From Forum With No Name:
Patrice Chereau's Intimacy is terrific--his take on a grittier, more realistic Last Tango in Paris, and what Closer could have been if it had a pair of balls exposed and hanging on the big screen.
The sex is photographed in a ghastly clouded-day glow, as filtered through frosted glass; Chereau makes odd cuts here and there, not so much cutting away extraneous moments as he is fast-forwarding the footage, keeping us as off-balance and unsettled as the two lovers onscreen.
As Jay, Mark Rylance is the film's vivid center, a twisted knot of frustrations and hostility; he strikes out at his new bartender and his gay friend; he can't strike out at his lover because he knows zero about her, and it galls him--it's a situation he wants to correct. Kerry Fox is wonderful as the complexly unhappy Claire, trying to find a measure of peace and happiness. Timothy Spall is heartbreaking as Claire's husband Andy--he's smug in his contentment, but there's a poignancy to his smugness; it's so small and vulnerable it feels like a cruelty to tear apart.
Chereau, I'm told, doesn't get all the details of British life right--I don't know enough to comment on that. Ebert, though quotes one Kristina Nordstrom as saying 'no woman would be attracted to sex like that,' and 'Any woman would know this movie was directed by a man.' I don't know--seems to suggest to me that both Nordstrom and Ebert have been too offended to think clearly or they just haven't met enough women. Ebert goes on to say the film 'lets Jay off the hook.' It lets go of Jay before he reforms and lives a better life (implying that he probably doesn't); I don't see the film letting him off any hook. If anything it leaves him on said hook, hanging helplessly, hopelessly.
Tonya J: It's so odd David E. and I agree completely about this film, especially when it involves hetero sex, and that the director, Chereau is gay. He's pretty reasonable about films like this, but re Brokeback Mountain impossible to have a conversation with. Glad you liked it Noel, as did I. Way back I had that real sex in movies thread, which I'm thinking about reviving in some form, and it's a record of how my thinking was able to come around to acceptance of the brief, but real sex there was between the actors in the film.
And this Nordstrom woman is an idiot.
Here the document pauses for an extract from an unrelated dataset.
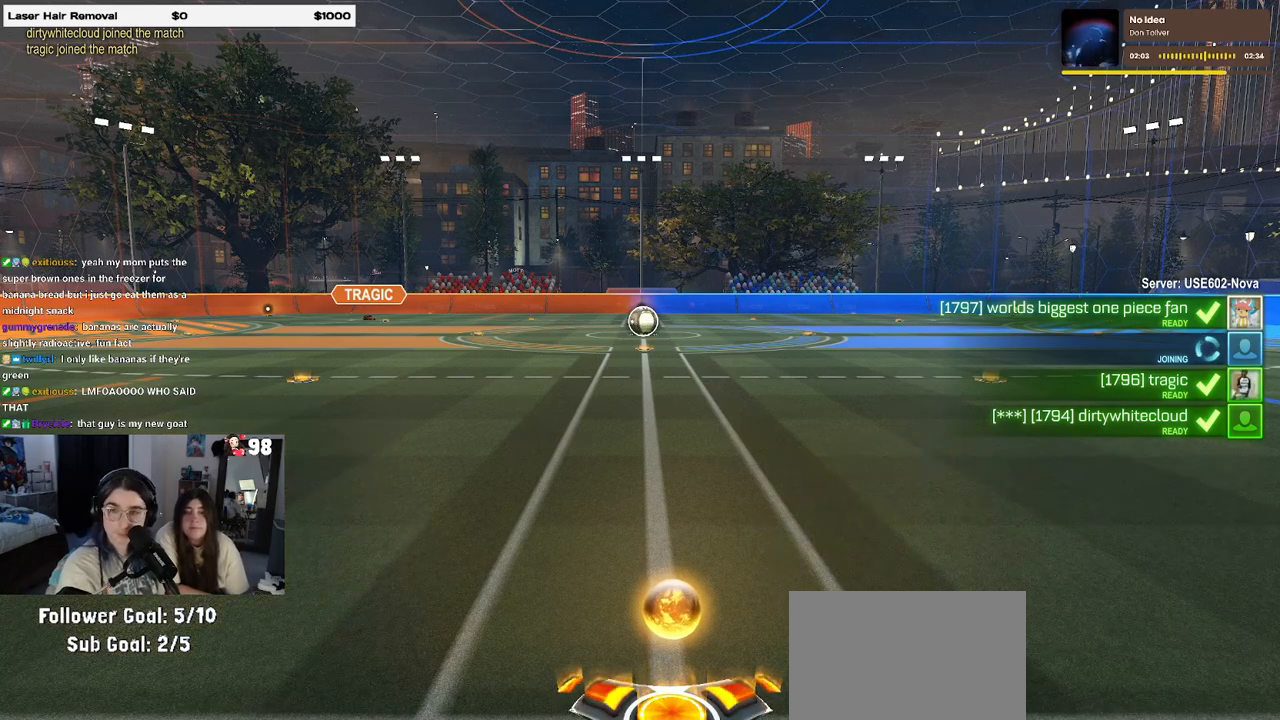
{"buttons": ["CROSS"], "left_stick": "center", "right_stick": "center", "events": [[50, "CROSS", "down"], [183, "CROSS", "up"], [250, "CROSS", "down"], [367, "CROSS", "up"], [483, "CROSS", "down"]]}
When I was 19, ill-informed about life and more than a bit selfish, I had an affair with someone who was married with a child. It went on for 1 1/2 years; stolen moments and hours here and there. I think I was fairly obsessed and when it was over I was devastated. My reasons were much different than the Claire's and the setting(s) weren't grubby like theirs, but still ... yes, women do want sex like that as an escape, as a need, as a release.
Ah, well, there you are. But I was thinking of someone I know, who lived a life not too dissimilar, and wrote a terrific erotic screenplay that was an extension, exaggeration and in a way fulfillment of the life she lived. Interesting Filipino film, and I wish it was more easily available.
And she was--ow--breathtakingly sexy. Best argument for adultery that ever walked on two legs.